5 Questions: Ohio State at Northwestern

When Ohio State travels west to take on Northwestern, the Buckeyes will be forced to answer an early wakeup call, want to watch for running quarterbacks, force some turnovers and ratchet up the play on the offensive line. All that and more is covered in this week's edition of Five Questions.

1. How will Ohio State respond to a week off and an early wakeup call?

That Ohio State is just 1-4 after an open week in the regular schedule is well documented.

Perhaps lesser known is that the Buckeyes have at times had slow starts in games with early kickoff times.

Could the combination be deadly in Evanston?

"I think our guys like the fact that it's an early start because they get a chance to go on the road, wake up and go play a football game and not sit around and be nervous and all those types of things," OSU head coach Jim Tressel said.

He added that he has not had any games this season where he felt his team was flat.

That could be tested this week with the Buckeyes coming off a bitter loss and an extended period of rest.

The Wildcats will be starting at 11 a.m. Central for the eighth time this season, so they should be comfortable.

"The crazy thing about this game is we're going to get to Northwestern, wake up at 6 a.m. and be playing a game at 11," OSU tight end Rory Nicol said. "There's not much time. Once we get done here on Thursday, it's going to be on us."

A quick and consistent start will be important for the Buckeyes because Northwestern is a team Tressel praised for its ability to make great adjustments and raise its play in the second half of games.

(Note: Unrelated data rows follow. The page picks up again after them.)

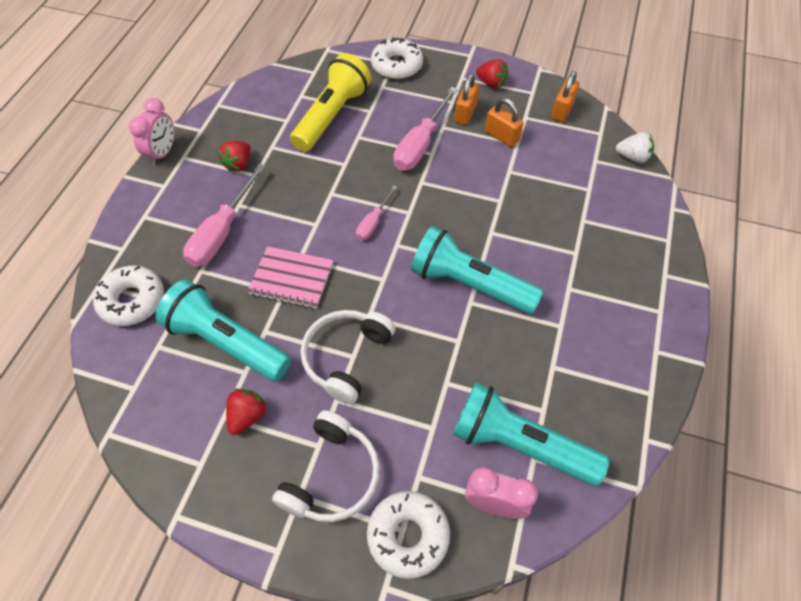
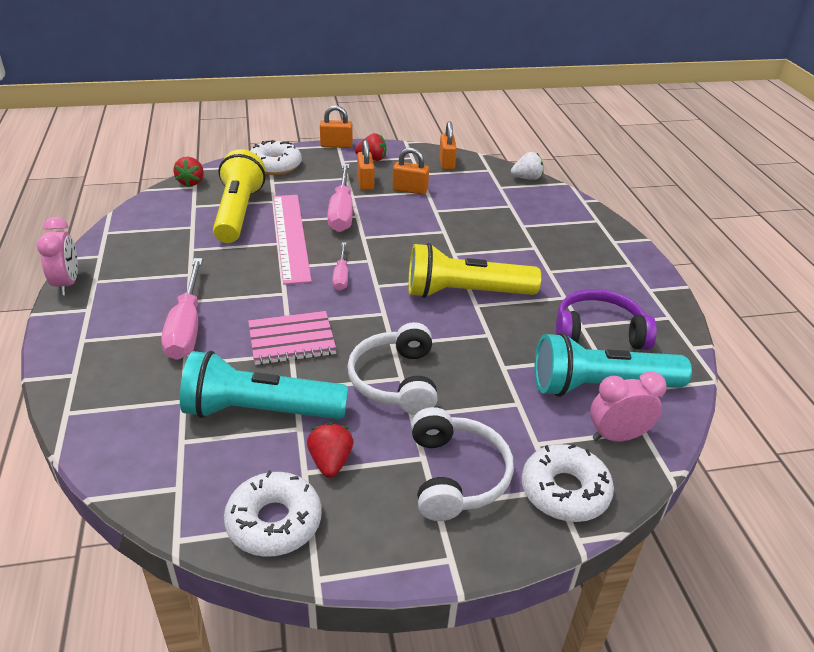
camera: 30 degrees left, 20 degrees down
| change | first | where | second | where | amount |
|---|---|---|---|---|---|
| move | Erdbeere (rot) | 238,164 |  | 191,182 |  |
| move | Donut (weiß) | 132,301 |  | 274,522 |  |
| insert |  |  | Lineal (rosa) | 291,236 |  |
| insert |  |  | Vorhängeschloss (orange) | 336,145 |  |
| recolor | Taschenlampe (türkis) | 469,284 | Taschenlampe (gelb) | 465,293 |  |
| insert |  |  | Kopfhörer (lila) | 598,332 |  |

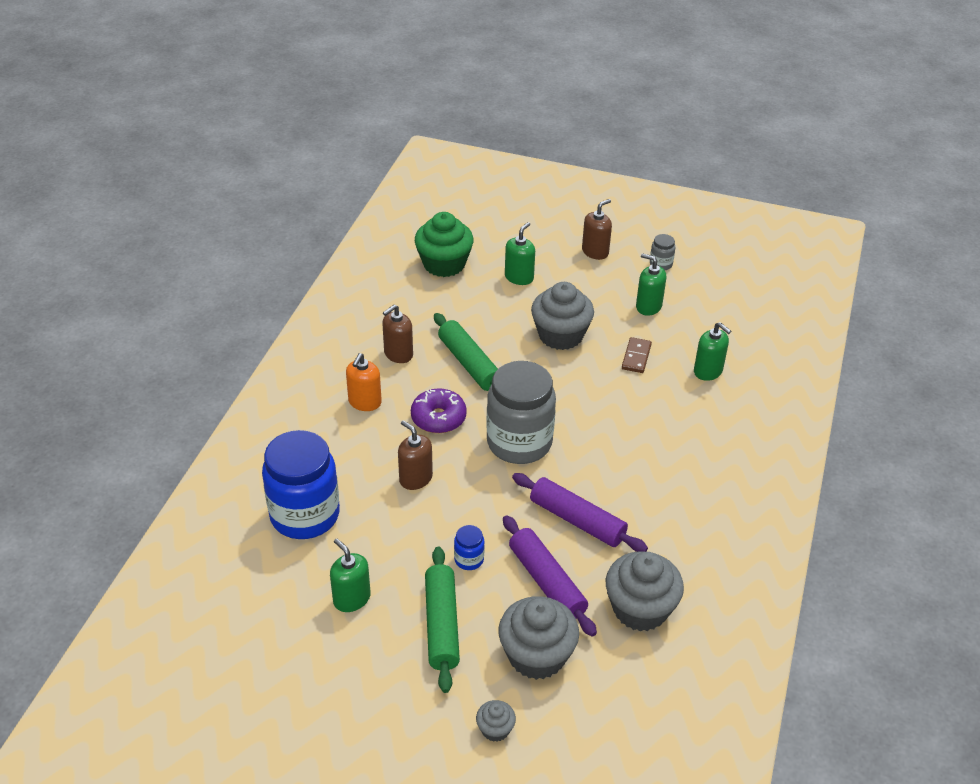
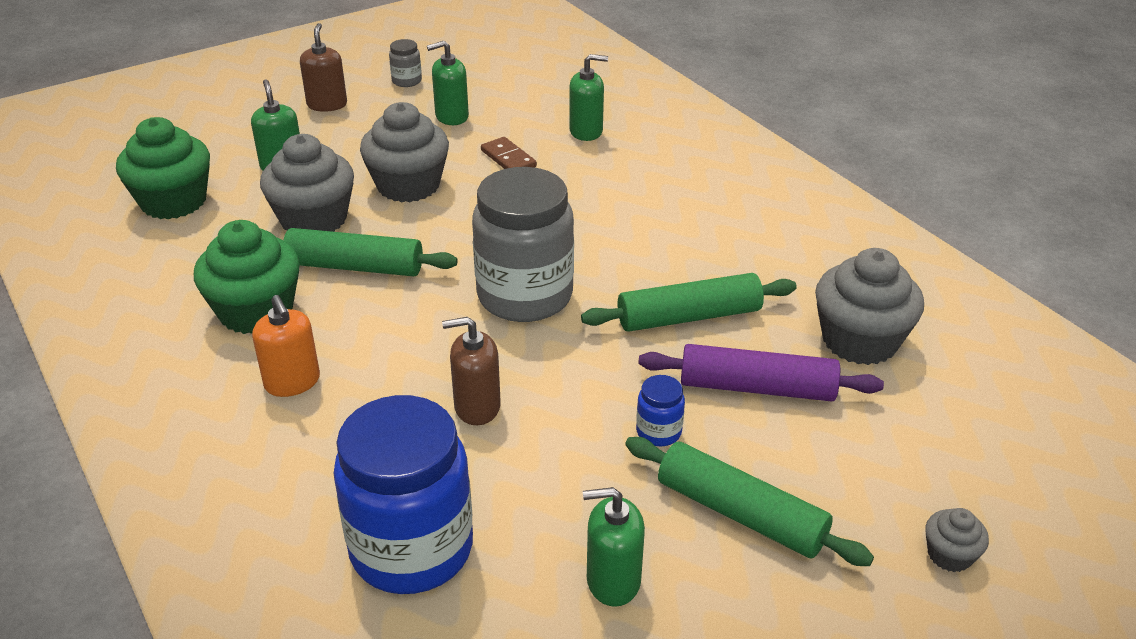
camera: 50 degrees left, 5 degrees down
| change | first | where | second | where | amount |
|---|---|---|---|---|---|
| replace | Seifenspender (braun) | 398,354 | Muffin (grün) | 256,311 |  |
| move | Muffin (grau) | 536,655 |  | 314,219 |  |
| recolor | Nudelholz (lila) | 577,520 | Nudelholz (grün) | 689,316 |  |
| delete | Donut (lila) | 438,418 |  |  |  |

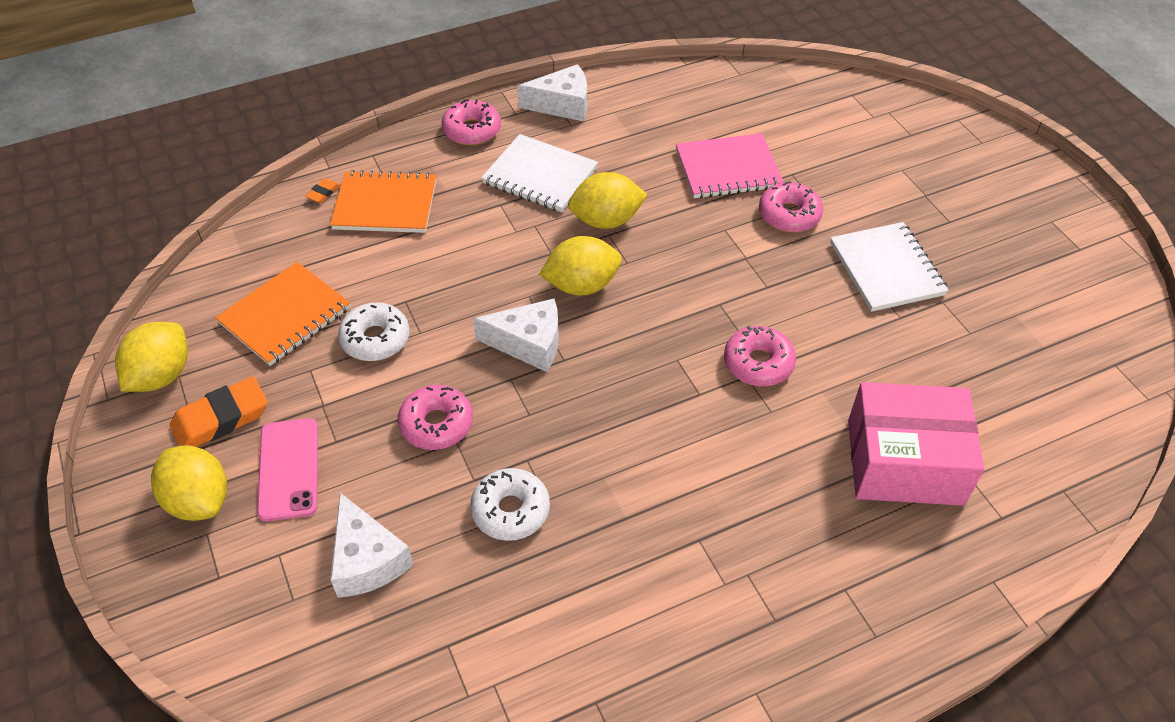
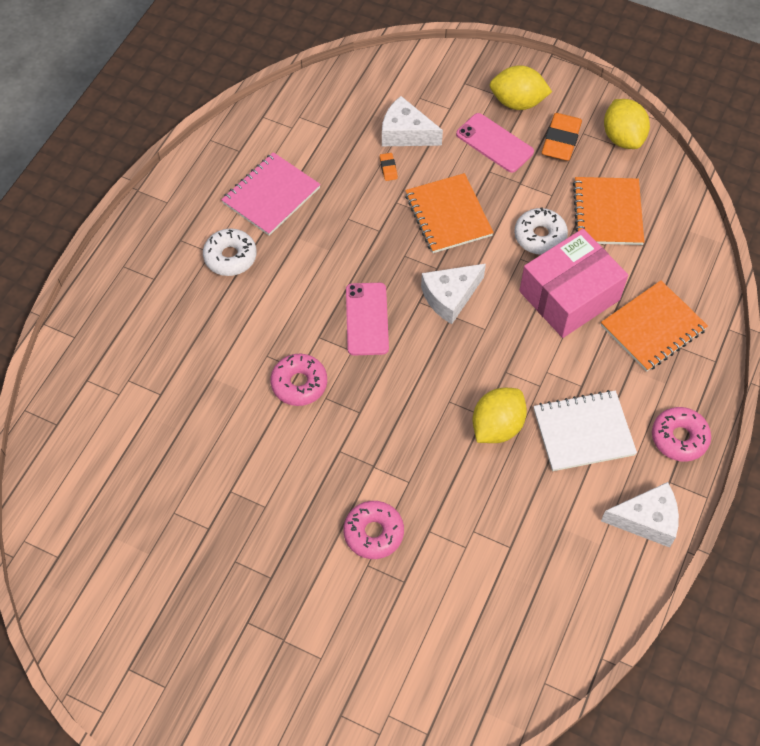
camera: 140 degrees right, 10 degrees up
| change | first | where | second | where | amount |
|---|---|---|---|---|---|
| move | Donut (weiß) | 510,510 |  | 230,257 |  |
| move | Notizbuch (rosa) | 728,169 |  | 271,195 |  |
| insert |  |  | Handy (rosa) | 367,319 |  |
| move | Radiergummi (orange) | 323,193 |  | 388,168 |  |
| replace | Donut (rosa) | 436,424 | Notizbuch (orange) | 448,215 |  |
| move | Schachtel (rosa) | 904,461 |  | 569,296 |  |
| rotate | Käse (weiß) | 562,104 |  | 646,520 | 135 degrees counterclockwise |
| delete | Zitrone (gelb) | 581,285 |  |  |  |
| delete | Notizbuch (weiß) | 886,269 |  |  |  |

2. How will Terrelle Pryor bounce back?

Ohio State's freshman starting quarterback took the loss to Penn State in the Buckeyes' last contest very hard, blaming himself for the setback after committing two fourth-quarter turnovers.

How he responds to what he called the biggest adversity of his athletics career will be tantamount to the Buckeyes' succeeding in bringing back a win from Evanston.

Pryor was not made available for interviews this week, but every Buckeye player and coach quizzed on the topic sounded confident in his ability to put the last game behind him.

3. Can Northwestern hurt the Buckeyes with a running quarterback?

Northwestern head coach Pat Fitzgerald said Monday that regular starter C.J. Bacher will start Saturday if he is healthy. However, backup Mike Kafka is an intriguing prospect after he rushed for a Big Ten record 217 yards last week against Minnesota in place of the regular starter.

With star running back Tyrell Sutton again out for the season, Kafka could still be used to help bring more balance to the Wildcat attack?

"I look at what C.J. has done leading us to six victories and he's played very well and he's our starting quarterback," Fitzgerald said. "I look at the positives of what C.J. brings to the table when healthy in helping us go out and execute our offense like a senior captain can. I'm just proud of Mike for the way he stepped up and we've got one of those special problems you like to have where you have two quarterbacks who can help your football team win. It sure beats the alternative."

OSU safety Kurt Coleman expressed confidence that having already faced quarterbacks of both the running and passing variety, Ohio State would be prepared for whomever is calling the signals for the Wildcats.

"As a defense, if we play smart football, if everybody plays assignment football, he shouldn't be able to get that many yards on a run," Coleman said. "We're going to be well prepared for either QB."

4. Can the Wildcats protect the ball?

On the season, Northwestern is minus-3 in turnover margin, a count that places them eighth in the Big Ten, and the Wildcats have eight giveaways and zero takeaways in their two losses.

Simply put, the Wildcats cannot turn the ball over and expect to beat the Buckeyes.

Ohio State has eight takeaways in the last two games against the Wildcats, and two of those turnovers were returned for touchdowns as the Buckeyes have won by a combined score of 112-17.

"They've done a nice job capitalizing on turnovers so taking care of the football is going to be very important for our offense," Fitzgerald said.

5. What is the state of the Ohio State offensive line?

Though the depth chart the university published Monday had a few ambiguities in terms of the starting lineup, Tressel said Tuesday to expect the same group of linemen to be tasked with making room for his running backs and giving time his quarterbacks time to throw.

Tackles Alex Boone and Bryant Browning, guards Jim Cordle and Steve Rehring and center Michael Brewster collectively struggled against Penn State, and this weekend they will find themselves up against the strongest part of a Northwestern defense that ranks 22nd in the nation in scoring (18.1 points per game).

"I think their defensive front is one of the big reasons why they're giving up 18 points," Tressel said.